:: Available records ::
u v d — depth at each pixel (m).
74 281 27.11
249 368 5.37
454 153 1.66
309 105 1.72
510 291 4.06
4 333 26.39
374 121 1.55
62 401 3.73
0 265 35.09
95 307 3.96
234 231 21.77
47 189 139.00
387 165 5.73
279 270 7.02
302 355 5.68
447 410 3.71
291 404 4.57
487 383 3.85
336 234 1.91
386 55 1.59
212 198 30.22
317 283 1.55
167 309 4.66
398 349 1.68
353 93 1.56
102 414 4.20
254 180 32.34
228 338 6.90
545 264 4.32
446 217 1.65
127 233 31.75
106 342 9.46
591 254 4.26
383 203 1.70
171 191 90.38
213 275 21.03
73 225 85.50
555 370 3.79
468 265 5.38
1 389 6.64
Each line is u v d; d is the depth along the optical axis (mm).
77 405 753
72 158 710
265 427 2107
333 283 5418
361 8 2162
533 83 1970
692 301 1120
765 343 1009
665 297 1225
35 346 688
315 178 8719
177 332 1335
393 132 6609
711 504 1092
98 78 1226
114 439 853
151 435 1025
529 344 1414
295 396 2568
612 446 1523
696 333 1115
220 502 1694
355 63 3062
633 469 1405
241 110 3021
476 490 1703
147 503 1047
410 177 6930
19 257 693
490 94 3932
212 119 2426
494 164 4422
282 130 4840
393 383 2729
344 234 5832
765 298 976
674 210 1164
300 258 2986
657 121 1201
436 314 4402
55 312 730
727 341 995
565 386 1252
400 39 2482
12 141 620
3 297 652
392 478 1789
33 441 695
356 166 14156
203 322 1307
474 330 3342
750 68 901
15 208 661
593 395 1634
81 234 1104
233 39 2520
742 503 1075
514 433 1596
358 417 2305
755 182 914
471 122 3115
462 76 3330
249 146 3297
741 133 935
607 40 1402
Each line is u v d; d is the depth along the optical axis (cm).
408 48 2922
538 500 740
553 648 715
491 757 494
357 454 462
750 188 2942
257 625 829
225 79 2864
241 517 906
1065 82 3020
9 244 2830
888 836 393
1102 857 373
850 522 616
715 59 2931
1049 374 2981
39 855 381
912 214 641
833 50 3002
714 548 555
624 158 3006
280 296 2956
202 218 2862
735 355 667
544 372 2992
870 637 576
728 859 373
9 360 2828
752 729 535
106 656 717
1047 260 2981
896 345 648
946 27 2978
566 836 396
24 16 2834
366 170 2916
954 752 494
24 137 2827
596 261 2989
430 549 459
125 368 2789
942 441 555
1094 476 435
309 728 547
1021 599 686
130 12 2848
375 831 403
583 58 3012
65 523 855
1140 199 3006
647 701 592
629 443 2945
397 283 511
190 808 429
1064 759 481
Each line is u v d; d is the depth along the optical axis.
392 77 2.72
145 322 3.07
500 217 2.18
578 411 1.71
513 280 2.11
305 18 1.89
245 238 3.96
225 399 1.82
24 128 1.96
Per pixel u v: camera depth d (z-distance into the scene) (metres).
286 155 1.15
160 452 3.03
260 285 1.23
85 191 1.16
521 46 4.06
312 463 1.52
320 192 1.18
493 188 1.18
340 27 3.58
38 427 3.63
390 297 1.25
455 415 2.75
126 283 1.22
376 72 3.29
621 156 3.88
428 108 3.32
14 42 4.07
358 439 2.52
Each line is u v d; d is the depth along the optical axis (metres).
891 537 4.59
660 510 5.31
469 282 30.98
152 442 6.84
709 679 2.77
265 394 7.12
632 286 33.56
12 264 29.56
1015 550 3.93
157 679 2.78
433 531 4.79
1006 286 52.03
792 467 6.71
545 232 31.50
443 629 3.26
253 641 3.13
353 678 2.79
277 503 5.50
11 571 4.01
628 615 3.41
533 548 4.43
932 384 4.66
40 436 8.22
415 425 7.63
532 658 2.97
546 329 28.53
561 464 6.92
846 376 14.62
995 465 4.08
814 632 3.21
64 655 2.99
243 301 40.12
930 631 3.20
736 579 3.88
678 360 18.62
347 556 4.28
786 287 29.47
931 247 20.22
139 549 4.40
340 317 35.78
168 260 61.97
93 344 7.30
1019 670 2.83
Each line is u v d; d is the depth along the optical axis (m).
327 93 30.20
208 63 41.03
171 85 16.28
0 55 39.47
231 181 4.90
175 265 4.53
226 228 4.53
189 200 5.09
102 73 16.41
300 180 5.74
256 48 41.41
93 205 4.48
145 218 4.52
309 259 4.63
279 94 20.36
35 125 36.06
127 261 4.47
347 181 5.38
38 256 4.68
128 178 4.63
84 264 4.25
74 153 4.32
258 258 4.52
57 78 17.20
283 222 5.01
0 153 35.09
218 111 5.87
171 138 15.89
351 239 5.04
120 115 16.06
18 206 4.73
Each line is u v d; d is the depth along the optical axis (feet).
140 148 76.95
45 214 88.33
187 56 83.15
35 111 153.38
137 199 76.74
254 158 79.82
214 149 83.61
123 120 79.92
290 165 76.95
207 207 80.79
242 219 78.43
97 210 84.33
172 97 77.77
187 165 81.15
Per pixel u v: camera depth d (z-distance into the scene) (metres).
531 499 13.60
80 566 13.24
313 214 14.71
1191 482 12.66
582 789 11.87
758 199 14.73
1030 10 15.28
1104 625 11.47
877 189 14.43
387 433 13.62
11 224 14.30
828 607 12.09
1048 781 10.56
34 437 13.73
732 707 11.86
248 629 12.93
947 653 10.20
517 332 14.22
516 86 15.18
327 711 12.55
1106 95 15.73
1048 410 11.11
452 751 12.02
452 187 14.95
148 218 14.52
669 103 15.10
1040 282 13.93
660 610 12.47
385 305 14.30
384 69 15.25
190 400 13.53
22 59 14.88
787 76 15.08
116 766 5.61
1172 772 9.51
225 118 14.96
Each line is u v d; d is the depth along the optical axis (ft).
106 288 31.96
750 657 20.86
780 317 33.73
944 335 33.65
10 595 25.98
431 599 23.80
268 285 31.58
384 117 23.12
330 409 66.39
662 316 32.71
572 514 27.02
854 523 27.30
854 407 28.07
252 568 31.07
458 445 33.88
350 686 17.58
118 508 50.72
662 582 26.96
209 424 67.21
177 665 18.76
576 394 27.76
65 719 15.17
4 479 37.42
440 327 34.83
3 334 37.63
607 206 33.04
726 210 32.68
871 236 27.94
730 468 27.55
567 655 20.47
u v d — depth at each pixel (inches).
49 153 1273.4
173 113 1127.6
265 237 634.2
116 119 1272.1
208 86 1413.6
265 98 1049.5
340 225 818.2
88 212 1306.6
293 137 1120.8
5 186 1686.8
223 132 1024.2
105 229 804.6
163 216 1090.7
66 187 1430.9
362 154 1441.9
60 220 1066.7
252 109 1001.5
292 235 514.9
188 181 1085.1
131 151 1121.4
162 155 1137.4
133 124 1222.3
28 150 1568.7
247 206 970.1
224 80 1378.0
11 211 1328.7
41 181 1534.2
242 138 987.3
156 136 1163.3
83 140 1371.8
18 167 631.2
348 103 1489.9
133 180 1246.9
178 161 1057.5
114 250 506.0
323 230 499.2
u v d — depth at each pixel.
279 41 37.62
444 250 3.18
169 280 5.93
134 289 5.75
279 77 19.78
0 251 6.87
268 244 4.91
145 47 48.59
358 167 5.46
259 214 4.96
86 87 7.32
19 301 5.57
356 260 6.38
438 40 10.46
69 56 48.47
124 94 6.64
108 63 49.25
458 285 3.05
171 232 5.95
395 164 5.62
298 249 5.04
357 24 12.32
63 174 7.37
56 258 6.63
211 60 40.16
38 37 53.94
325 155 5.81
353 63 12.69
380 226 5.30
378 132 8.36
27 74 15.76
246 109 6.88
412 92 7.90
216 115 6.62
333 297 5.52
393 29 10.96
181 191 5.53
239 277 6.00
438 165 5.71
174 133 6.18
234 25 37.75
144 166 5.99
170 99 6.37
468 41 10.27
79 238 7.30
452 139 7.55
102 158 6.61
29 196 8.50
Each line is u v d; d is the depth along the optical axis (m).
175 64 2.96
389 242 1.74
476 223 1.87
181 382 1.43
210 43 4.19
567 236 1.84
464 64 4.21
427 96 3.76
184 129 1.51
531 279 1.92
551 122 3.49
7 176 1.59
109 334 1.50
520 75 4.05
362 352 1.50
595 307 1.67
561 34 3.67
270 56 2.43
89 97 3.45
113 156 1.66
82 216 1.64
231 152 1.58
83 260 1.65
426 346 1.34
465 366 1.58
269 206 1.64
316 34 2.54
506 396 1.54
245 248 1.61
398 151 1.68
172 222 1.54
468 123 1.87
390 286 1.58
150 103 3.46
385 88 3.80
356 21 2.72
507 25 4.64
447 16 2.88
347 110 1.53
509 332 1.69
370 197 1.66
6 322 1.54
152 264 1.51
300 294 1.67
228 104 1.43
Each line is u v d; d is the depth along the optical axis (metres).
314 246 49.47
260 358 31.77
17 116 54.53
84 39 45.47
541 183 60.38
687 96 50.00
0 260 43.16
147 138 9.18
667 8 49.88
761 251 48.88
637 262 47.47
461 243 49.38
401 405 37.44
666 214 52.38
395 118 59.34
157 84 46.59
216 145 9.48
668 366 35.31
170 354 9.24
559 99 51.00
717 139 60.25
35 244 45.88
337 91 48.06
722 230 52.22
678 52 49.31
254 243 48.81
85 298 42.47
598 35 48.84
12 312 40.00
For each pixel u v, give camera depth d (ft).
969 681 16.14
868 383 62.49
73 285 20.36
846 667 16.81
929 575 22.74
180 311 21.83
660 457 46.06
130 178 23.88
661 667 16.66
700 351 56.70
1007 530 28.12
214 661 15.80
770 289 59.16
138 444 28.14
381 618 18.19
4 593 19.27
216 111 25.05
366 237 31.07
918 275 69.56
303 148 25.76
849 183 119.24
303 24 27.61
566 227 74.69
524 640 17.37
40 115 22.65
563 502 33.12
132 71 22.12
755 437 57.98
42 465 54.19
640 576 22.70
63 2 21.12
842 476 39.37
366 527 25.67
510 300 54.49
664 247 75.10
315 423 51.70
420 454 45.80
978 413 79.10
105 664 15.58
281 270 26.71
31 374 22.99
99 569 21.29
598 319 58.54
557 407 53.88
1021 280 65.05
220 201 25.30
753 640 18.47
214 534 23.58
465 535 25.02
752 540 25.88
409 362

:: What to work on ::
The lines from the first of the entries through the line holding "167 309 4.66" are to be restated word for word, and no others.

:: Answer area ::
u v d — depth at each pixel (m).
74 281 27.11
249 368 5.37
454 153 1.66
309 105 1.72
510 291 4.06
4 333 26.39
374 121 1.55
62 401 3.73
0 265 35.09
95 307 3.96
234 231 21.77
47 189 139.00
387 165 5.73
279 270 7.02
302 355 5.68
447 410 3.71
291 404 4.57
487 383 3.85
336 234 1.91
386 55 1.59
212 198 30.22
317 283 1.55
167 309 4.66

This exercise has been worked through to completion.